Anyway, we wield this testing tool according to our traditional methodology: we create two logical volumes, 32GB each, and format them in NTFS and FAT32. Then we create a set of files on the first logical volume, and read it from the drive, and copy it into a folder on the first logical drive (within one partition – copy near) and on the second logical drive (to another partition – copy far). We perform these operations with five file sets:

  • Install (414 files, 575MB total size);
  • ISO (3 files, 1.6GB total size);
  • MP3 (271 files, 1GB total size);
  • Programs (8504 files, 1.4GB total size);
  • Windows (9006 files, 1.06GB total size).

We start out with the NTFS file system, much popular today, thanks to Microsoft. We’ve got quite a lot of drives, so we’ll be discussing each operation for each file set independently. So, we first create a set of files on the disk.

The creation of the Install pattern files:

The drives from Maxtor are the best at creating Install files. Only two devices from Samsung (SP1614C, SP1614N) and one Hitachi (IC35L180AVV207-1) try to show some competition. That’s not a surprise – we saw these models getting to top positions in previous tests, too.

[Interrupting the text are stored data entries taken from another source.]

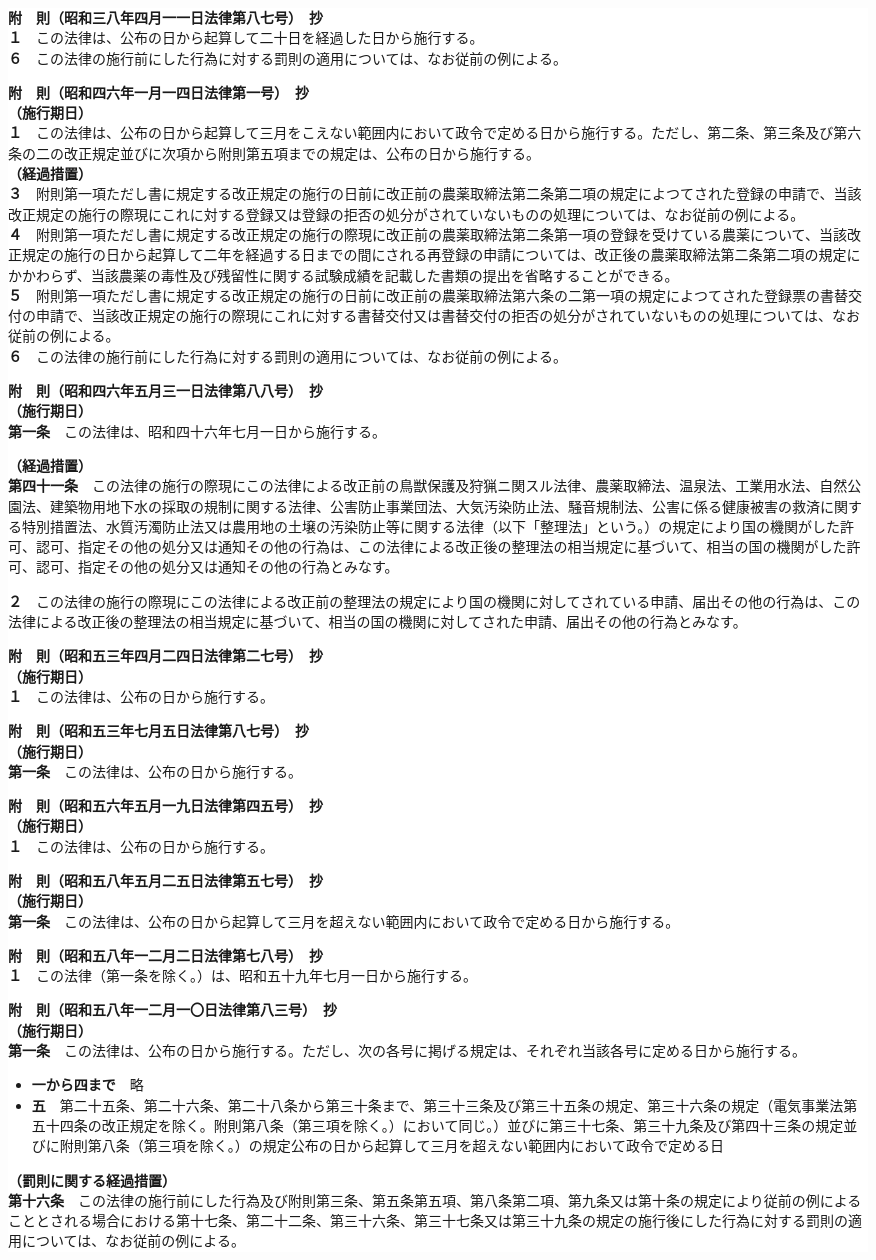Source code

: **附　則（昭和三八年四月一一日法律第八七号）　抄**  
**１**　この法律は、公布の日から起算して二十日を経過した日から施行する。  
**６**　この法律の施行前にした行為に対する罰則の適用については、なお従前の例による。  
  
**附　則（昭和四六年一月一四日法律第一号）　抄**  
**（施行期日）**  
**１**　この法律は、公布の日から起算して三月をこえない範囲内において政令で定める日から施行する。ただし、第二条、第三条及び第六条の二の改正規定並びに次項から附則第五項までの規定は、公布の日から施行する。  
**（経過措置）**  
**３**　附則第一項ただし書に規定する改正規定の施行の日前に改正前の農薬取締法第二条第二項の規定によつてされた登録の申請で、当該改正規定の施行の際現にこれに対する登録又は登録の拒否の処分がされていないものの処理については、なお従前の例による。  
**４**　附則第一項ただし書に規定する改正規定の施行の際現に改正前の農薬取締法第二条第一項の登録を受けている農薬について、当該改正規定の施行の日から起算して二年を経過する日までの間にされる再登録の申請については、改正後の農薬取締法第二条第二項の規定にかかわらず、当該農薬の毒性及び残留性に関する試験成績を記載した書類の提出を省略することができる。  
**５**　附則第一項ただし書に規定する改正規定の施行の日前に改正前の農薬取締法第六条の二第一項の規定によつてされた登録票の書替交付の申請で、当該改正規定の施行の際現にこれに対する書替交付又は書替交付の拒否の処分がされていないものの処理については、なお従前の例による。  
**６**　この法律の施行前にした行為に対する罰則の適用については、なお従前の例による。  
  
**附　則（昭和四六年五月三一日法律第八八号）　抄**  
**（施行期日）**  
**第一条**　この法律は、昭和四十六年七月一日から施行する。  
  
**（経過措置）**  
**第四十一条**　この法律の施行の際現にこの法律による改正前の鳥獣保護及狩猟ニ関スル法律、農薬取締法、温泉法、工業用水法、自然公園法、建築物用地下水の採取の規制に関する法律、公害防止事業団法、大気汚染防止法、騒音規制法、公害に係る健康被害の救済に関する特別措置法、水質汚濁防止法又は農用地の土壌の汚染防止等に関する法律（以下「整理法」という。）の規定により国の機関がした許可、認可、指定その他の処分又は通知その他の行為は、この法律による改正後の整理法の相当規定に基づいて、相当の国の機関がした許可、認可、指定その他の処分又は通知その他の行為とみなす。  
  
**２**　この法律の施行の際現にこの法律による改正前の整理法の規定により国の機関に対してされている申請、届出その他の行為は、この法律による改正後の整理法の相当規定に基づいて、相当の国の機関に対してされた申請、届出その他の行為とみなす。  
  
**附　則（昭和五三年四月二四日法律第二七号）　抄**  
**（施行期日）**  
**１**　この法律は、公布の日から施行する。  
  
**附　則（昭和五三年七月五日法律第八七号）　抄**  
**（施行期日）**  
**第一条**　この法律は、公布の日から施行する。  
  
**附　則（昭和五六年五月一九日法律第四五号）　抄**  
**（施行期日）**  
**１**　この法律は、公布の日から施行する。  
  
**附　則（昭和五八年五月二五日法律第五七号）　抄**  
**（施行期日）**  
**第一条**　この法律は、公布の日から起算して三月を超えない範囲内において政令で定める日から施行する。  
  
**附　則（昭和五八年一二月二日法律第七八号）　抄**  
**１**　この法律（第一条を除く。）は、昭和五十九年七月一日から施行する。  
  
**附　則（昭和五八年一二月一〇日法律第八三号）　抄**  
**（施行期日）**  
**第一条**　この法律は、公布の日から施行する。ただし、次の各号に掲げる規定は、それぞれ当該各号に定める日から施行する。  
* **一から四まで**　略  
* **五**　第二十五条、第二十六条、第二十八条から第三十条まで、第三十三条及び第三十五条の規定、第三十六条の規定（電気事業法第五十四条の改正規定を除く。附則第八条（第三項を除く。）において同じ。）並びに第三十七条、第三十九条及び第四十三条の規定並びに附則第八条（第三項を除く。）の規定公布の日から起算して三月を超えない範囲内において政令で定める日  
  
**（罰則に関する経過措置）**  
**第十六条**　この法律の施行前にした行為及び附則第三条、第五条第五項、第八条第二項、第九条又は第十条の規定により従前の例によることとされる場合における第十七条、第二十二条、第三十六条、第三十七条又は第三十九条の規定の施行後にした行為に対する罰則の適用については、なお従前の例による。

Next goes the ISO pattern:

The two Maxtors have an even greater advantage at writing ISO-like files. The Samsung SP1614N outperforms the Hitachi IC35L180AVV207-1. Something is wrong with the rest of the Hitachi team, the members of the Deskstar 7K250 family – writing big files doesn’t seem to be among of their fortes.

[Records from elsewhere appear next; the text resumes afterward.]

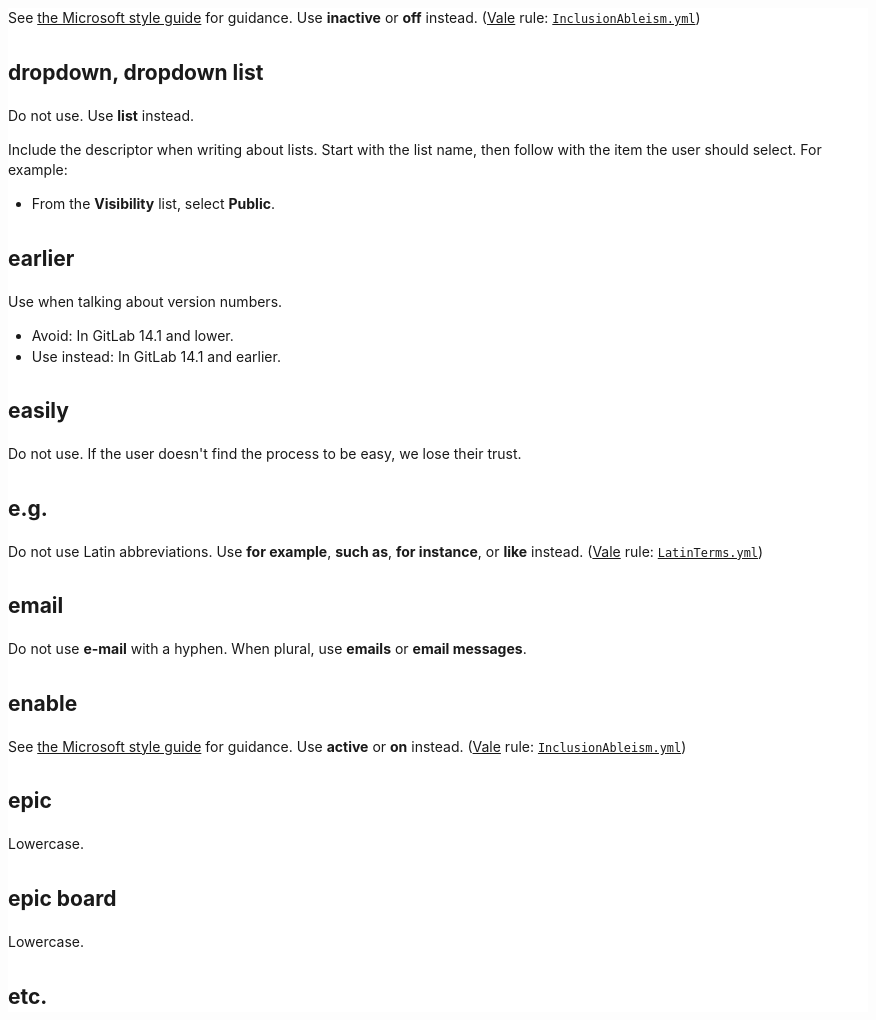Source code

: See [the Microsoft style guide](https://docs.microsoft.com/en-us/style-guide/a-z-word-list-term-collections/d/disable-disabled) for guidance.
Use **inactive** or **off** instead. ([Vale](../testing.md#vale) rule: [`InclusionAbleism.yml`](https://gitlab.com/gitlab-org/gitlab/-/blob/master/doc/.vale/gitlab/InclusionAbleism.yml))

## dropdown, dropdown list

Do not use. Use **list** instead.

Include the descriptor when writing about lists. Start with the list name,
then follow with the item the user should select. For example:

- From the **Visibility** list, select **Public**.

## earlier

Use when talking about version numbers.

- Avoid: In GitLab 14.1 and lower.
- Use instead: In GitLab 14.1 and earlier.

## easily

Do not use. If the user doesn't find the process to be easy, we lose their trust.

## e.g.

Do not use Latin abbreviations. Use **for example**, **such as**, **for instance**, or **like** instead. ([Vale](../testing.md#vale) rule: [`LatinTerms.yml`](https://gitlab.com/gitlab-org/gitlab/-/blob/master/doc/.vale/gitlab/LatinTerms.yml))

## email

Do not use **e-mail** with a hyphen. When plural, use **emails** or **email messages**.

## enable

See [the Microsoft style guide](https://docs.microsoft.com/en-us/style-guide/a-z-word-list-term-collections/e/enable-enables) for guidance.
Use **active** or **on** instead. ([Vale](../testing.md#vale) rule: [`InclusionAbleism.yml`](https://gitlab.com/gitlab-org/gitlab/-/blob/master/doc/.vale/gitlab/InclusionAbleism.yml))

## epic

Lowercase.

## epic board

Lowercase.

## etc.
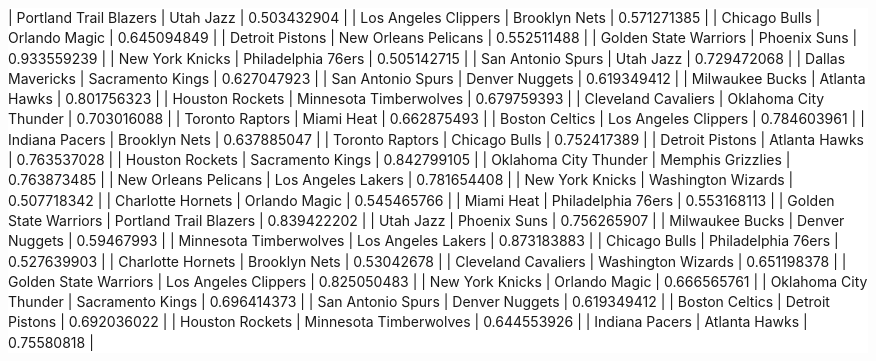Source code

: | Portland Trail Blazers | Utah Jazz              | 0.503432904 | 
| Los Angeles Clippers   | Brooklyn Nets          | 0.571271385 | 
| Chicago Bulls          | Orlando Magic          | 0.645094849 | 
| Detroit Pistons        | New Orleans Pelicans   | 0.552511488 | 
| Golden State Warriors  | Phoenix Suns           | 0.933559239 | 
| New York Knicks        | Philadelphia 76ers     | 0.505142715 | 
| San Antonio Spurs      | Utah Jazz              | 0.729472068 | 
| Dallas Mavericks       | Sacramento Kings       | 0.627047923 | 
| San Antonio Spurs      | Denver Nuggets         | 0.619349412 | 
| Milwaukee Bucks        | Atlanta Hawks          | 0.801756323 | 
| Houston Rockets        | Minnesota Timberwolves | 0.679759393 | 
| Cleveland Cavaliers    | Oklahoma City Thunder  | 0.703016088 | 
| Toronto Raptors        | Miami Heat             | 0.662875493 | 
| Boston Celtics         | Los Angeles Clippers   | 0.784603961 | 
| Indiana Pacers         | Brooklyn Nets          | 0.637885047 | 
| Toronto Raptors        | Chicago Bulls          | 0.752417389 | 
| Detroit Pistons        | Atlanta Hawks          | 0.763537028 | 
| Houston Rockets        | Sacramento Kings       | 0.842799105 | 
| Oklahoma City Thunder  | Memphis Grizzlies      | 0.763873485 | 
| New Orleans Pelicans   | Los Angeles Lakers     | 0.781654408 | 
| New York Knicks        | Washington Wizards     | 0.507718342 | 
| Charlotte Hornets      | Orlando Magic          | 0.545465766 | 
| Miami Heat             | Philadelphia 76ers     | 0.553168113 | 
| Golden State Warriors  | Portland Trail Blazers | 0.839422202 | 
| Utah Jazz              | Phoenix Suns           | 0.756265907 | 
| Milwaukee Bucks        | Denver Nuggets         | 0.59467993  | 
| Minnesota Timberwolves | Los Angeles Lakers     | 0.873183883 | 
| Chicago Bulls          | Philadelphia 76ers     | 0.527639903 | 
| Charlotte Hornets      | Brooklyn Nets          | 0.53042678  | 
| Cleveland Cavaliers    | Washington Wizards     | 0.651198378 | 
| Golden State Warriors  | Los Angeles Clippers   | 0.825050483 | 
| New York Knicks        | Orlando Magic          | 0.666565761 | 
| Oklahoma City Thunder  | Sacramento Kings       | 0.696414373 | 
| San Antonio Spurs      | Denver Nuggets         | 0.619349412 | 
| Boston Celtics         | Detroit Pistons        | 0.692036022 | 
| Houston Rockets        | Minnesota Timberwolves | 0.644553926 | 
| Indiana Pacers         | Atlanta Hawks          | 0.75580818  |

The six leaders remain at their positions creating MP3 files, while the seventh-place Seagate ST3160023AS with firmware 3.05 (remember that tricky drive?) is closely followed now by the other drives of that model but with different firmware versions as well as by the ST3160023A-fw3.06. So we’ve got a Seagate clan right in the middle of the diagram.

When creating small files of the Programs pattern, the Hitachi team woke up. The IC35L180AVV207-1 rose to the third position, and the other three models made it to the “top ten”. The WD1600LB suddenly improves its standing, soaring up from the 18-th to the seventh place.

The rather old Hitachi IC35L180AVV207-1 drive speeds up in the Windows pattern to step on the very top (we remind you that this drive has three platters and thus has an advantage over two-platter models). The drives from Samsung missed that spurt and even let the three-platter Maxtor 6Y160L0 to come ahead, in spite of its small 2MB buffer.